В детстве он ел, только чтобы утолить голод: луковица да кусок сыра – вот и все, что ему было нужно, а теперь откладывал нож и вилку в сторону, если ему казалось, что гусь пережарен.
Однажды он вместе со всеми своими гостями покинул ресторан, потому что в последний момент выяснилось, что им не подадут яйца ржанки. Он теперь легко выходил из себя из-за мелочей. Сердился, что в Грэнби-холле в дождливые июньские выходные не цветут розы – зачем держать дом в Бакингемшире
[52], если садовники не справляются со своей работой? Негодовал, когда модистка из Парижа нарядила Рейчел в платье, которое висело на бедрах. Слишком часто его теперь раздражали люди и места. Уик-энды в Грэнби на самом деле были не такими уж увлекательными. Гости успевали ему надоесть за сутки, и он не представлял, как можно выдержать их еще двадцать четыре часа. А чтобы ни с кем не встречаться, приходилось бродить по поместью в полном одиночестве.
В такие минуты Джулиус жалел, что у него нет друзей. Ни одного близкого человека, который согревал бы его душу и будоражил кровь. Да, оставалась Рейчел, но для него она стала все равно что стул или стол, она была «своей» и все время рядом – как предмет мебели.
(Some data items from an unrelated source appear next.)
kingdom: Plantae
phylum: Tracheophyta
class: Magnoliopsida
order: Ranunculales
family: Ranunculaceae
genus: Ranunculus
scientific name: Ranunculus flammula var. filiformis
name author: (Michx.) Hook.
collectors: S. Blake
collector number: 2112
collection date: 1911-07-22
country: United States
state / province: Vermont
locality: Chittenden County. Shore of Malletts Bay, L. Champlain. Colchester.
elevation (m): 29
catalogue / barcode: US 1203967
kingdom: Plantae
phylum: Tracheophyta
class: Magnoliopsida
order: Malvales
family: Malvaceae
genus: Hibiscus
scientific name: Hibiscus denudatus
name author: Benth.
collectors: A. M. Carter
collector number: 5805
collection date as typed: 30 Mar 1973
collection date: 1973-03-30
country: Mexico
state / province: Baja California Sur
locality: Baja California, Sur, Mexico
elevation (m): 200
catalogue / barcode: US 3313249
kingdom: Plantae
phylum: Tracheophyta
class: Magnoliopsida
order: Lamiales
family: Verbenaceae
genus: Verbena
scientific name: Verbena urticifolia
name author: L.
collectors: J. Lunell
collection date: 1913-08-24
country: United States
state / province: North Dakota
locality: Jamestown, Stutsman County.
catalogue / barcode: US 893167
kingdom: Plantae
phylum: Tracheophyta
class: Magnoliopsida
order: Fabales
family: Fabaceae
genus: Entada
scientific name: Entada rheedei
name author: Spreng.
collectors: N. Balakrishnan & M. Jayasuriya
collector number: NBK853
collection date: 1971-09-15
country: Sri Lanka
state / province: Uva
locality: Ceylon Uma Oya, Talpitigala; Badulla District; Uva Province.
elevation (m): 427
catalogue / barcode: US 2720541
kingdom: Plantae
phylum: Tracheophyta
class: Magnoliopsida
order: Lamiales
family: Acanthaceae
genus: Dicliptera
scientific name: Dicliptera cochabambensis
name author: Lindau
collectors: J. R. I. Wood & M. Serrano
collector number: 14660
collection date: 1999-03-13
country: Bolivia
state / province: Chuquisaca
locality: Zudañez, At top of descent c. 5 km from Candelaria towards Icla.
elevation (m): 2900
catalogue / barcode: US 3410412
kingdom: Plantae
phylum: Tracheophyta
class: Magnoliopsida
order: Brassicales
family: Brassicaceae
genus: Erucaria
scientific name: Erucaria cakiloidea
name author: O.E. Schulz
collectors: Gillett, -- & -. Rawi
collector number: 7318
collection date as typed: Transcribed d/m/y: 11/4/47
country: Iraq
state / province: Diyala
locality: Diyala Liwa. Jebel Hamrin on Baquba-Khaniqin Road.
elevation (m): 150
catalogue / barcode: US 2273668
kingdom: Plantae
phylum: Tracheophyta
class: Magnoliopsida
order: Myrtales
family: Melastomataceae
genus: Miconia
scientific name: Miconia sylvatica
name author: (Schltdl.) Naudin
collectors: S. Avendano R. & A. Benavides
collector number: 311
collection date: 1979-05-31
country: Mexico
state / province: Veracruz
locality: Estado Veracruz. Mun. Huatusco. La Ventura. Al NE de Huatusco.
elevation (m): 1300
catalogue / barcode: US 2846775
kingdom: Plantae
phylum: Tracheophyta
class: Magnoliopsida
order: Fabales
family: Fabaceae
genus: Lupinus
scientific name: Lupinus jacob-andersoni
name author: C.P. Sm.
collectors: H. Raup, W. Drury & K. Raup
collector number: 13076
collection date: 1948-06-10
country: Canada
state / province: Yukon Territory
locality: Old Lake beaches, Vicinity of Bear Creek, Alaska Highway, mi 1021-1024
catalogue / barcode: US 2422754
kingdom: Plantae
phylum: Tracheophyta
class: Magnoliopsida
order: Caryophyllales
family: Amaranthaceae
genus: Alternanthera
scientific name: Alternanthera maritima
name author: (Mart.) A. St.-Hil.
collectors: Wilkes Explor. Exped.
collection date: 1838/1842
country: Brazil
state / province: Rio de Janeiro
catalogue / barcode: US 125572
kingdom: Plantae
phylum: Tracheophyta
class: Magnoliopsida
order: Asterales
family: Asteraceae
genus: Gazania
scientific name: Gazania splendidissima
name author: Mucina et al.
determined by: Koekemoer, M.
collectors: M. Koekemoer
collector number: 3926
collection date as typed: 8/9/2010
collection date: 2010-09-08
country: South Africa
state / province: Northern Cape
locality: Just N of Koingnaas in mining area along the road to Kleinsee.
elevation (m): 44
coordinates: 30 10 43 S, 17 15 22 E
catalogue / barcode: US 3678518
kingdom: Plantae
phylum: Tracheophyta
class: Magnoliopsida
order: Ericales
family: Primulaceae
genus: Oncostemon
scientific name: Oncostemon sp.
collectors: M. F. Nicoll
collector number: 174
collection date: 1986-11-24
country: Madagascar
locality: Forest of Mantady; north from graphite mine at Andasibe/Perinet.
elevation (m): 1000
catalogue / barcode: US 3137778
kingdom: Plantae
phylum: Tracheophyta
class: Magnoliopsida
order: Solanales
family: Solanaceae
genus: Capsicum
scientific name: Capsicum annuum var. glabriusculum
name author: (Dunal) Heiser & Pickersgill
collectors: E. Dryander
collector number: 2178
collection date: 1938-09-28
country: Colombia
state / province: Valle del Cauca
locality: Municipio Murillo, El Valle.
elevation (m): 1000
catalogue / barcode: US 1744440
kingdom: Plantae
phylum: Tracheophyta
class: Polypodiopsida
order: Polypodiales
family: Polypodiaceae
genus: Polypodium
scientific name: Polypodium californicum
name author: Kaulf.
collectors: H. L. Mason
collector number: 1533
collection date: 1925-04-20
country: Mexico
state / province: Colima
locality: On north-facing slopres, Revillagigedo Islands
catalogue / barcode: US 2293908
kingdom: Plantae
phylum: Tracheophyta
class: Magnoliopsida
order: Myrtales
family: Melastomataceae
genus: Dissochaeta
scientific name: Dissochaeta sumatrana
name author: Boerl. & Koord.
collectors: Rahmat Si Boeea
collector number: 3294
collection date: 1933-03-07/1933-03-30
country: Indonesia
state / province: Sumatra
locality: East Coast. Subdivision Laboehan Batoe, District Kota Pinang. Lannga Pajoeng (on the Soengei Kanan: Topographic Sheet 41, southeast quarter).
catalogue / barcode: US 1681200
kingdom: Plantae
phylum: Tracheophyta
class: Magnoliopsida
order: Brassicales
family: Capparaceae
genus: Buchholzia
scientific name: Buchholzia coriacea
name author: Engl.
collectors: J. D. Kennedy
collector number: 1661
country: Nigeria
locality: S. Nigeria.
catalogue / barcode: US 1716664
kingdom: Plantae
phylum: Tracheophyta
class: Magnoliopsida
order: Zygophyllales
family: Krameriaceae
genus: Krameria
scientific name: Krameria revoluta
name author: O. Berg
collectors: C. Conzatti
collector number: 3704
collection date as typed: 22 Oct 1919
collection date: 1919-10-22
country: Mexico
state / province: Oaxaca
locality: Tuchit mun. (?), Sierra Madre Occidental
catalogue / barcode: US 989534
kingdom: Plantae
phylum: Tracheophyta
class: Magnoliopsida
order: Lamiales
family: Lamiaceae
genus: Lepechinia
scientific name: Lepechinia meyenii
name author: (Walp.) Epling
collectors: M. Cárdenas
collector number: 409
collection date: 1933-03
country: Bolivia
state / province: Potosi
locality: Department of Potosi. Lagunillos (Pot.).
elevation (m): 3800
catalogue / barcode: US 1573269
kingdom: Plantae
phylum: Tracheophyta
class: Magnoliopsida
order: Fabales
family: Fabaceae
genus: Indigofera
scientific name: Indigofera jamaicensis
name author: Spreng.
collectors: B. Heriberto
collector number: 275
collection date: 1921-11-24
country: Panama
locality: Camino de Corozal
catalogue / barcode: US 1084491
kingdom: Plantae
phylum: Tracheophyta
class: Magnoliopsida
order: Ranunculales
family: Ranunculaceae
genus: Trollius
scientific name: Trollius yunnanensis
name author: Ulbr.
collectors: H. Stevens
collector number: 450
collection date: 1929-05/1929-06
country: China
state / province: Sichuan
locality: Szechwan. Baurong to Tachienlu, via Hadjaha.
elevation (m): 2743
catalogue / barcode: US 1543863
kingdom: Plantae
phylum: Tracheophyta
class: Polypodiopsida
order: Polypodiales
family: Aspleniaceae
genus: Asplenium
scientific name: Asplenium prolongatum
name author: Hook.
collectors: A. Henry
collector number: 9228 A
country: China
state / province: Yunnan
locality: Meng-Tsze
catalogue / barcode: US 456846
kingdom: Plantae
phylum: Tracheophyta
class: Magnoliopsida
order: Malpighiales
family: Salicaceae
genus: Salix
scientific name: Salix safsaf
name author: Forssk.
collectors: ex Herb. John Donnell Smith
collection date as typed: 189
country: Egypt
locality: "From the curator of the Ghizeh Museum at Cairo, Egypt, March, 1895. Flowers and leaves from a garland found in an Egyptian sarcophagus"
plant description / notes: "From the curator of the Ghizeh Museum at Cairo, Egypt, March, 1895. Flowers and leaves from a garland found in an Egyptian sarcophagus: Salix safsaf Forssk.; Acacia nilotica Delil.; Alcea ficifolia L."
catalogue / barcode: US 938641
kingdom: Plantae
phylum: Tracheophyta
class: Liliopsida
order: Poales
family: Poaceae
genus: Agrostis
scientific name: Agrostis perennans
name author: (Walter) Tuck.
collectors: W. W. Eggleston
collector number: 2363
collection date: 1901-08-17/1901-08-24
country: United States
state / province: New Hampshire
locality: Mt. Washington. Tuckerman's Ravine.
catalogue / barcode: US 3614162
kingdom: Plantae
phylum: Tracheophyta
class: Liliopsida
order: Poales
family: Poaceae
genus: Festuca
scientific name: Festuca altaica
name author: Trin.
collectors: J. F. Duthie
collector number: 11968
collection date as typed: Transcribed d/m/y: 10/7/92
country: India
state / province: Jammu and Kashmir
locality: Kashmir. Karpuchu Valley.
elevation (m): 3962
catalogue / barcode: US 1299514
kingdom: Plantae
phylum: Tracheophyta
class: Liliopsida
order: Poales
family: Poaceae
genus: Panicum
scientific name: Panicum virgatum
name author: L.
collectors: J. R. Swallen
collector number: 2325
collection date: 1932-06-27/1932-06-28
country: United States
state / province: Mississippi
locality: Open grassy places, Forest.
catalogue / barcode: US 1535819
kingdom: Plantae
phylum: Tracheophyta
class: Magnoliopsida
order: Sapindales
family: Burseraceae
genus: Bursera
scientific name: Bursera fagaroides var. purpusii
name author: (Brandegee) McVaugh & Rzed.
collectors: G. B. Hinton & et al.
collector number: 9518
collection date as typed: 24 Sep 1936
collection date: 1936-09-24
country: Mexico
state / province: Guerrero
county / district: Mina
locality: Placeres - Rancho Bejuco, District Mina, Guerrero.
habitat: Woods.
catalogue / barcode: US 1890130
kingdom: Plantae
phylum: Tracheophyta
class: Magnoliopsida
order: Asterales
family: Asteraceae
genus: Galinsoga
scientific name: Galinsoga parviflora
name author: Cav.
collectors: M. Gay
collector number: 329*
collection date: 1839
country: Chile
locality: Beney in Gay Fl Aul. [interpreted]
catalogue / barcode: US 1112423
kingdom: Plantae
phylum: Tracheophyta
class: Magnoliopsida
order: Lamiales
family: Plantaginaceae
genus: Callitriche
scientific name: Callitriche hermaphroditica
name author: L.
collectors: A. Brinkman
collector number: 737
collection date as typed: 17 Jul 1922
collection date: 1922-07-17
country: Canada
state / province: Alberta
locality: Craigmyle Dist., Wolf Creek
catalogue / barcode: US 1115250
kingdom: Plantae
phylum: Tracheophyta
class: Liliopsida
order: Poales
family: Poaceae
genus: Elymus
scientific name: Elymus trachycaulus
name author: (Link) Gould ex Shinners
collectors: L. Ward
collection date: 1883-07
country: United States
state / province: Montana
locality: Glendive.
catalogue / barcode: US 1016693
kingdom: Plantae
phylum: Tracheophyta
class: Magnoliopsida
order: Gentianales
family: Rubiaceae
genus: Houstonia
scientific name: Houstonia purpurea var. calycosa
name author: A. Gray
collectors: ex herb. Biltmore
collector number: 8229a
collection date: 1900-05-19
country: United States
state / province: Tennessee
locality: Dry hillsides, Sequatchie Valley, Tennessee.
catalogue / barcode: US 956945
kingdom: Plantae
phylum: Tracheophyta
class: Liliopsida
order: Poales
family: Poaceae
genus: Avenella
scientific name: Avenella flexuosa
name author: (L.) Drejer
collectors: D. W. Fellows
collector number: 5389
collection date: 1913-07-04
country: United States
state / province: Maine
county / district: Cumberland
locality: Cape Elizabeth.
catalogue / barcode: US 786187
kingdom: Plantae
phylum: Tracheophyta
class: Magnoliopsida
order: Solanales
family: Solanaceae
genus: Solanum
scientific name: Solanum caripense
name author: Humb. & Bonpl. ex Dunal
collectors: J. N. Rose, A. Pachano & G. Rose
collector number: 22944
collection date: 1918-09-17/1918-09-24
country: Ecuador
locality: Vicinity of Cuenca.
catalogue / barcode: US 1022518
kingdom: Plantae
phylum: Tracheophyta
Увы, друзей у него не было. Новые ощущения стали редкостью. Его больше не трогали ни острословие, ни красота. Раньше его хоть как-то развлекали квартира в Челси, Нина Чесбро, Лотти Дин и другие. Лотти тогда была красавицей. Ему была абонирована ложа на все восемь месяцев, пока в театре шла пьеса с ее участием. Лотти, бывало, злилась на него до остервенения, посылала за ним, готовая осыпать его обвинениями, но вместо этого ехала с ним на ужин. Нина, ревнивая, склочная потаскуха, как и большинство женщин в этой стране, писала Лотти анонимные письма, а Лотти, в свою очередь, ревновала, потому что от нее он переметнулся к Мэри Энсли – жене Билла Энсли, игрока в поло.
Сцены ревности, бурные отношения, которые могли длиться день или год, но всегда заканчивались… Он дарил этим женщинам подарки, осыпал их драгоценностями, а после с омерзением узнавал, что мужья жили за их счет. Такой муж не задумываясь принимался его шантажировать, требовал финансовой сатисфакции, потому что, видите ли, третий ребенок жены – не от него.